**Your goal:** Please reproduce all entries word for word and omit their pictures.

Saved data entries
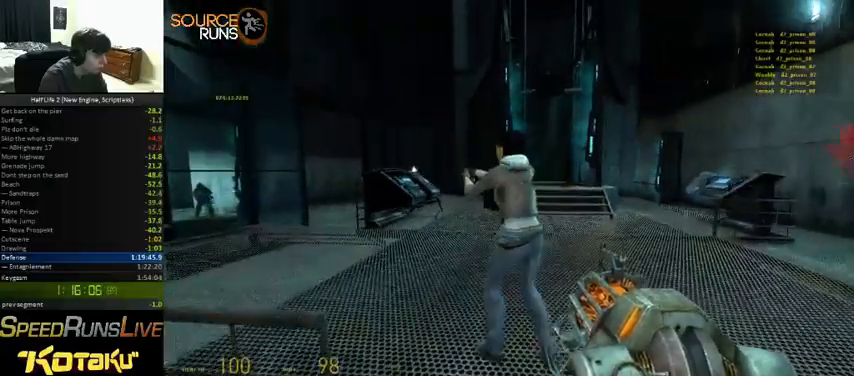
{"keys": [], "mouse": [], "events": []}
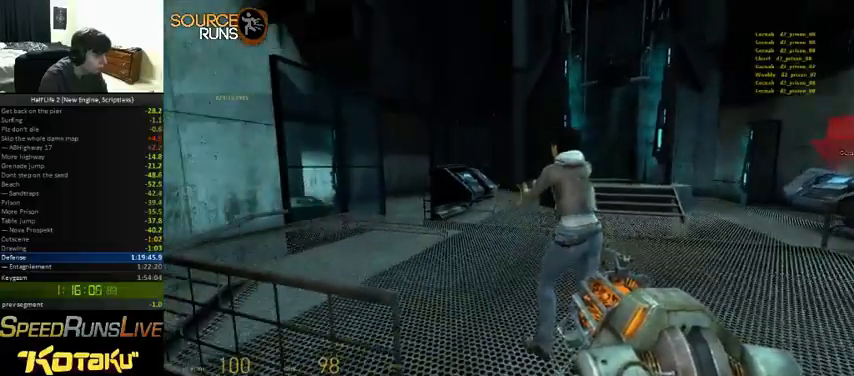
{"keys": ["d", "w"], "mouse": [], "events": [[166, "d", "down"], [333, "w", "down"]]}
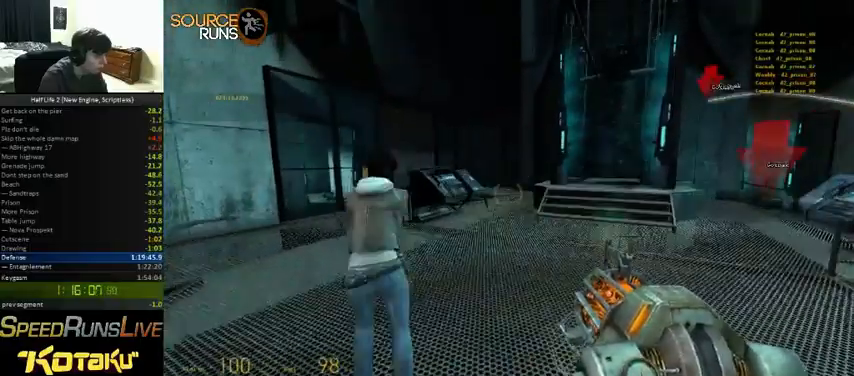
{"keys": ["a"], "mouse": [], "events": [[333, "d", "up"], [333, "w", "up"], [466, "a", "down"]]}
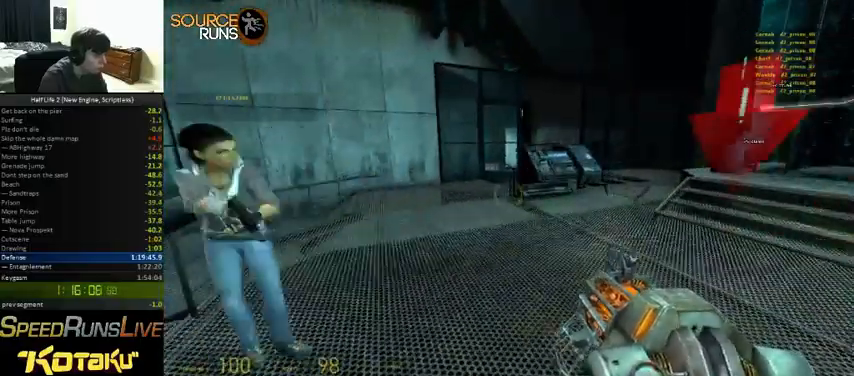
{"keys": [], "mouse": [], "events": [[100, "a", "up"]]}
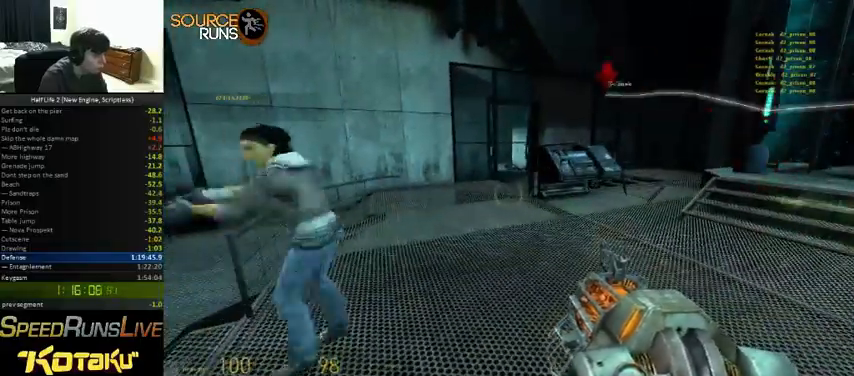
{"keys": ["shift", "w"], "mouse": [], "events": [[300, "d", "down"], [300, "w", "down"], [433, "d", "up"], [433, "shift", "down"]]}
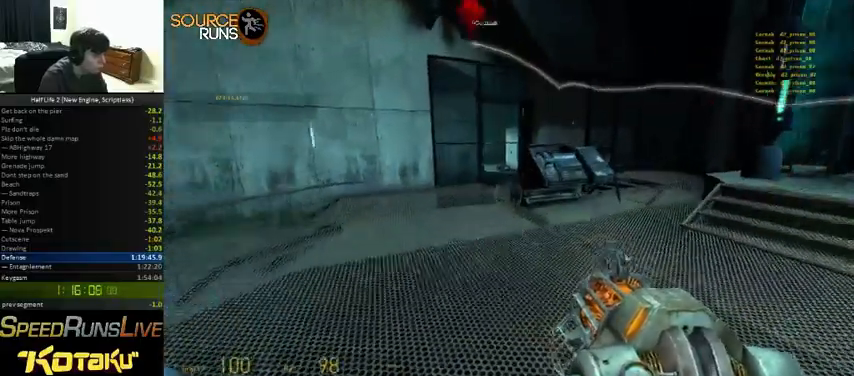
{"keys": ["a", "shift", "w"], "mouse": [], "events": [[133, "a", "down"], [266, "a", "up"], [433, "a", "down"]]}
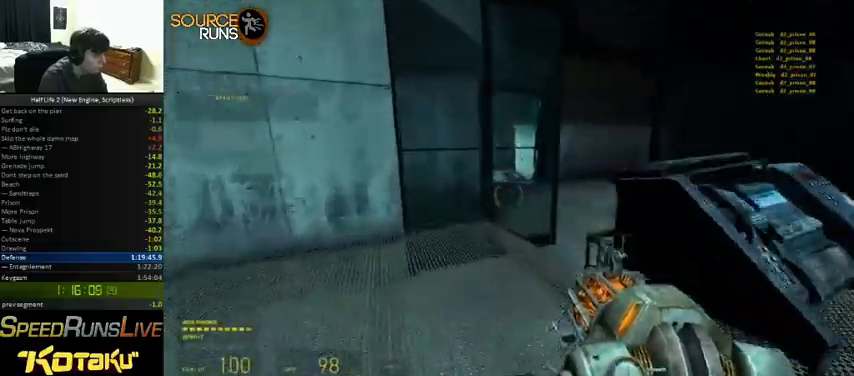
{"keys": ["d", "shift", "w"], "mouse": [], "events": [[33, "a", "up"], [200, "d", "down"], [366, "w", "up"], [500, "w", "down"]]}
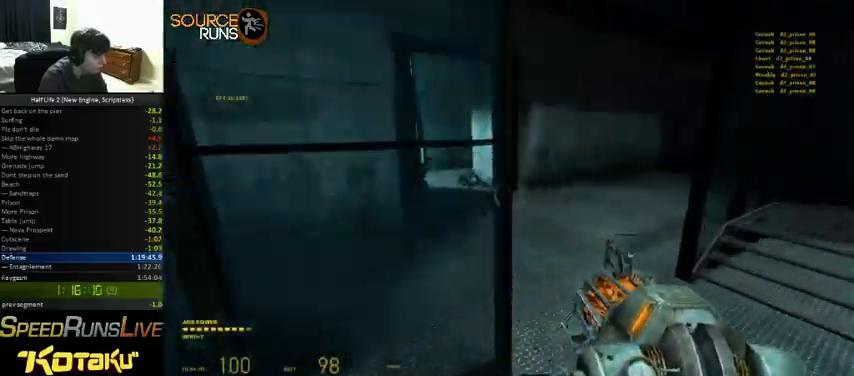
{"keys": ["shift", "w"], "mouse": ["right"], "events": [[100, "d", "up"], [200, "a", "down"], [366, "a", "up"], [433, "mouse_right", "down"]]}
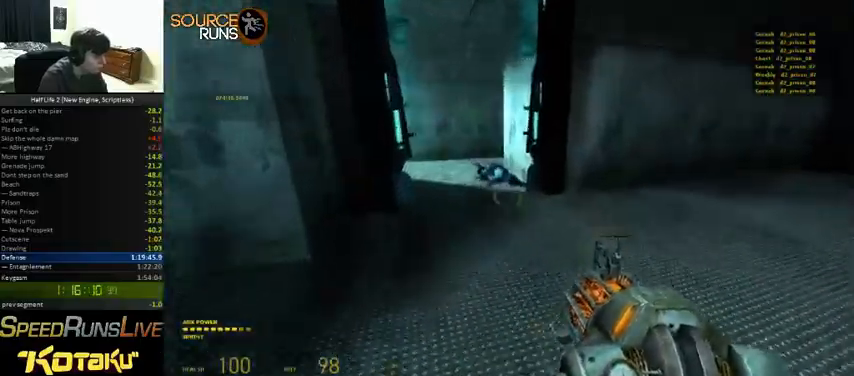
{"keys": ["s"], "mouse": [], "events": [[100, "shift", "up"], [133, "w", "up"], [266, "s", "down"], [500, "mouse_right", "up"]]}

**Your response:**
{"keys": [], "mouse": [], "events": []}
{"keys": ["d", "w"], "mouse": [], "events": [[166, "d", "down"], [333, "w", "down"]]}
{"keys": ["a"], "mouse": [], "events": [[333, "d", "up"], [333, "w", "up"], [466, "a", "down"]]}
{"keys": [], "mouse": [], "events": [[100, "a", "up"]]}
{"keys": ["shift", "w"], "mouse": [], "events": [[300, "d", "down"], [300, "w", "down"], [433, "d", "up"], [433, "shift", "down"]]}
{"keys": ["a", "shift", "w"], "mouse": [], "events": [[133, "a", "down"], [266, "a", "up"], [433, "a", "down"]]}
{"keys": ["d", "shift", "w"], "mouse": [], "events": [[33, "a", "up"], [200, "d", "down"], [366, "w", "up"], [500, "w", "down"]]}
{"keys": ["shift", "w"], "mouse": ["right"], "events": [[100, "d", "up"], [200, "a", "down"], [366, "a", "up"], [433, "mouse_right", "down"]]}
{"keys": ["s"], "mouse": [], "events": [[100, "shift", "up"], [133, "w", "up"], [266, "s", "down"], [500, "mouse_right", "up"]]}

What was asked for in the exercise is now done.